■ Exercise: Find the line below with "right front paw: (400, 470)" and the line with "left shoulder: (344, 408)". Output them and the lines between, exactly, but not the pictures.

(Collected data)

↓

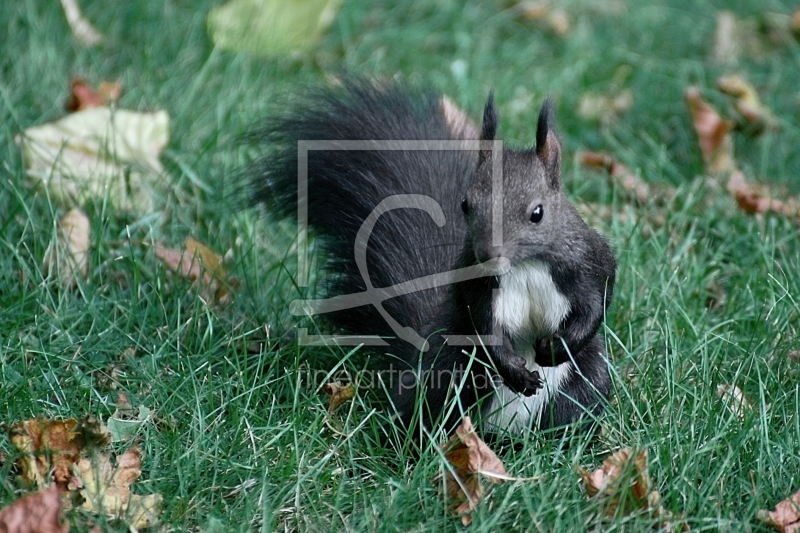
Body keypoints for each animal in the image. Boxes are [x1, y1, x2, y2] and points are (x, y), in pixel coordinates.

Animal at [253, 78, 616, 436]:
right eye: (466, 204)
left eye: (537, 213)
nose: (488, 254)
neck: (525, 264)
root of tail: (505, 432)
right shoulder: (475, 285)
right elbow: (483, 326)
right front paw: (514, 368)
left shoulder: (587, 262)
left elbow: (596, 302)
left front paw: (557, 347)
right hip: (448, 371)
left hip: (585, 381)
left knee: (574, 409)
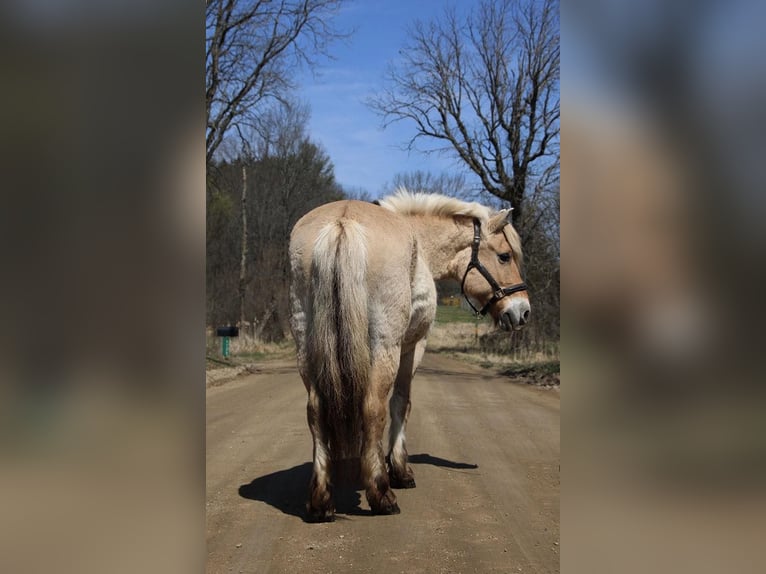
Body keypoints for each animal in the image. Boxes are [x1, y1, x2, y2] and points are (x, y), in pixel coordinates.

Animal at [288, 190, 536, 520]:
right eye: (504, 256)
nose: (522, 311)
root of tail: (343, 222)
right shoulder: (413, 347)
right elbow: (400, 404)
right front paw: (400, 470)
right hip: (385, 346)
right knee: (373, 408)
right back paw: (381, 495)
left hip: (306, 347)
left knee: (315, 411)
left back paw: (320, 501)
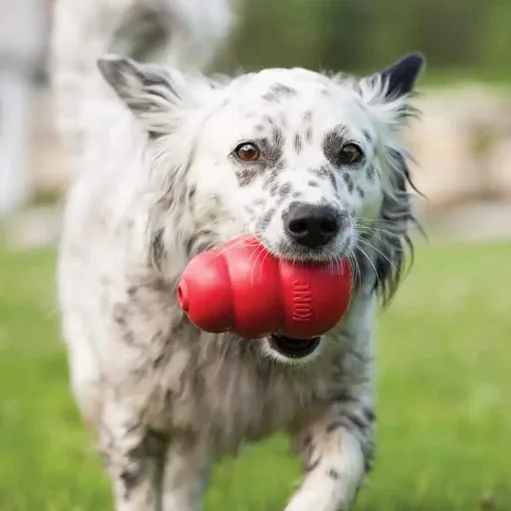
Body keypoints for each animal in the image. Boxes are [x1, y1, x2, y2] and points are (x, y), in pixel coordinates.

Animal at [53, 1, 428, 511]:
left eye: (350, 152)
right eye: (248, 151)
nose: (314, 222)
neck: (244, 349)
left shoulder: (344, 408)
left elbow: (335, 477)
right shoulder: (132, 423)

↑
↓

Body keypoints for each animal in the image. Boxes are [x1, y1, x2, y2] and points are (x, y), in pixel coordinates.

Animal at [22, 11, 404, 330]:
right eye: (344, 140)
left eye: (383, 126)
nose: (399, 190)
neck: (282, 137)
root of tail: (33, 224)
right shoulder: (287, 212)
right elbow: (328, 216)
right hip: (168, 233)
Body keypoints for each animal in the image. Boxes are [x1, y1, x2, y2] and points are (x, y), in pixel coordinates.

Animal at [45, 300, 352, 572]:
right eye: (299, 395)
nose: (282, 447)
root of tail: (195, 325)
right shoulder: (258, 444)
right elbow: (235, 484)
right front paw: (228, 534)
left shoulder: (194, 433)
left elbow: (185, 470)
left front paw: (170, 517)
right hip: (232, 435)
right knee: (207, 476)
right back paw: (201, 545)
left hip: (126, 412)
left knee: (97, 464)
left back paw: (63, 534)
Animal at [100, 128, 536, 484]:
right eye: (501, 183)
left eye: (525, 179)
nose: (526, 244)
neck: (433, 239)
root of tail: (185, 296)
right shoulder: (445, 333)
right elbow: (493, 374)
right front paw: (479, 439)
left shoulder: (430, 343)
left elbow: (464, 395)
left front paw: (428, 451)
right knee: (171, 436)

↑
↓

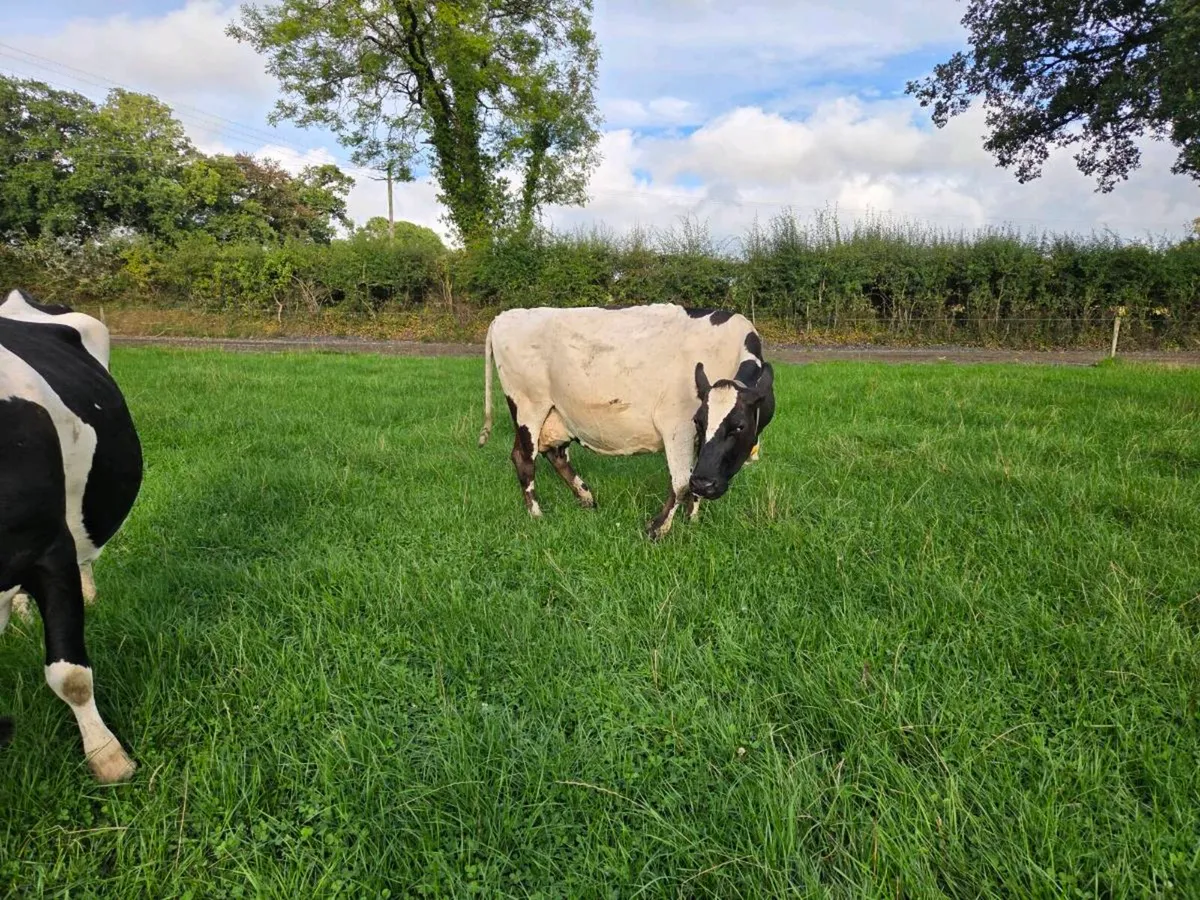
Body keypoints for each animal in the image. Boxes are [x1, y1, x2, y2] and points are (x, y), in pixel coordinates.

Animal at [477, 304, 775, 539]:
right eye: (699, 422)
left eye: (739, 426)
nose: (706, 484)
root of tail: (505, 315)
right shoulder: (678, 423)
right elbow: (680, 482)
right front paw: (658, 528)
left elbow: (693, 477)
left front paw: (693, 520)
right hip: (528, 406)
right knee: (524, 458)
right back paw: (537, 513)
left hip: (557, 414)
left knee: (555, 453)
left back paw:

↑

■ Answer section:
right front paw: (400, 470)
right hip: (385, 346)
right knee: (373, 408)
right back paw: (381, 495)
left hip: (306, 347)
left knee: (315, 411)
left back paw: (320, 501)
Body keypoints for each animal in the image. Boxes are [x1, y1, x2, y2] and points are (x, y), in pixel coordinates.

Animal at [53, 1, 428, 511]:
left eye: (350, 152)
right eye: (248, 151)
nose: (314, 222)
neck: (244, 349)
left shoulder: (344, 408)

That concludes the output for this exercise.